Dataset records
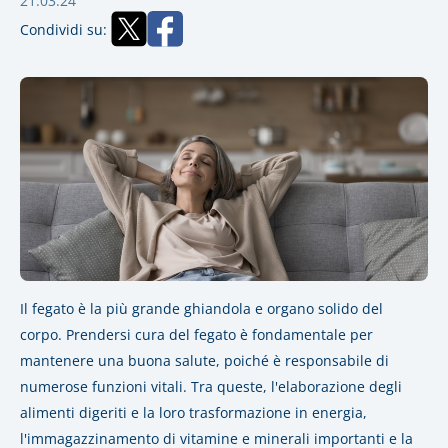
21.03.24
Condividi su:
Il fegato è la più grande ghiandola e organo solido del
corpo. Prendersi cura del fegato è fondamentale per
mantenere una buona salute, poiché è responsabile di
numerose funzioni vitali. Tra queste, l'elaborazione degli
alimenti digeriti e la loro trasformazione in energia,
l'immagazzinamento di vitamine e minerali importanti e la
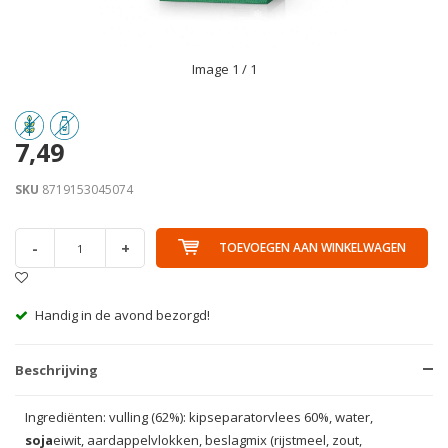
Image
1
/ 1
7,49
SKU
8719153045074
-
+
TOEVOEGEN AAN WINKELWAGEN
Handig in de avond bezorgd!
Beschrijving
Ingrediënten: vulling (62%): kipseparatorvlees 60%, water,
soja
eiwit, aardappelvlokken, beslagmix (rijstmeel, zout,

ASSIGNED TASK: Based on the entries above, please count how many lines contain the string "fegato", and reply with the figure only.

SOLUTION TO THIS PROBLEM: 2